Jeremy Rifkin was born in Denver, Colorado in January 1945, and was raised in southwest Chicago. He holds an economics degree from the Wharton School of Business, and a degree in international affairs from the Fletcher School of Law and Diplomacy.
During the 1960s and 1970s, Rifkin was active in the peace movement. He helped organize the massive 1967 March on the Pentagon, and two years later he co-founded the Citizens Commission, a group devoted to publicizing alleged U.S. war crimes in Vietnam. In 1970 Rifkin established the People's Bicentennial Commission (PBC), a New Left organization that preached hostility to corporations and called for a second American Revolution, this one based on leftist principles. In 1973, on the 200th anniversary of the Boston Tea Party, Rifkin and PBC staged a so-called Boston Oil Party, a huge demonstration whose purpose was, as Rifkin put it, “to promote radical change” by condemning big oil companies and their profits.
In the late 1970s, Rifkin, with no formal training in the physical sciences, began speaking out against the fledgling biotechnology industry, which he viewed as a manifestation of mankind's ill-advised impulse to interfere with the workings of the natural world. Noting Rifkin's “skillfully manipulated legal and bureaucratic procedures to slow the pace of biotechnology,” National Journal named him one of the 150 most influential people in shaping federal government policy.

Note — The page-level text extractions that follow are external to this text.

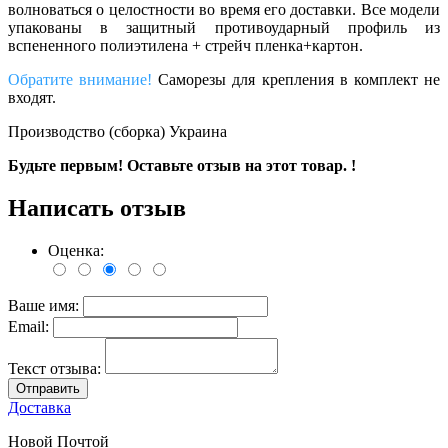
волноваться о целостности во время его доставки. Все модели
упакованы в защитный противоударный профиль из
вспененного полиэтилена + стрейч пленка+картон.
Обратите внимание!
Саморезы для крепления в комплект не
входят.
Производство (сборка) Украина
Будьте первым! Оставьте отзыв на этот товар. !
Написать отзыв
Оценка:
Ваше имя:
Email:
Текст отзыва:
Отправить
Доставка
Новой Почтой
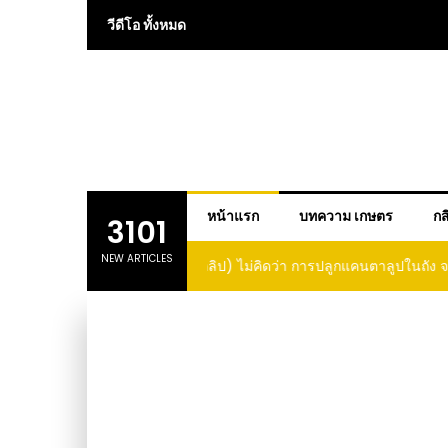
Skip
วีดีโอ ทั้งหมด
to
content
หน้าแรก
บทความ เกษตร
กส
3101
NEW ARTICLES
 การปลูกแคนตาลูปในถัง จะได้ผลลูก
(คลิป) วิธีทำไวน์สับปะรด Pineap
าดนี้ I didn’t expect that
loupe in a barrel would yield
large and sweet fruit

As the seventies progressed, Rifkin continued to burnish his credentials as the intellectual guru of neo-Luddism, the belief that modern technology has a destructive impact on mankind's quality of life and on the environment. To promote this worldview, Rifkin in 1977 established the Foundation on Economic Trends.
Since 2002, Rifkin has served as an advisor to the European Union.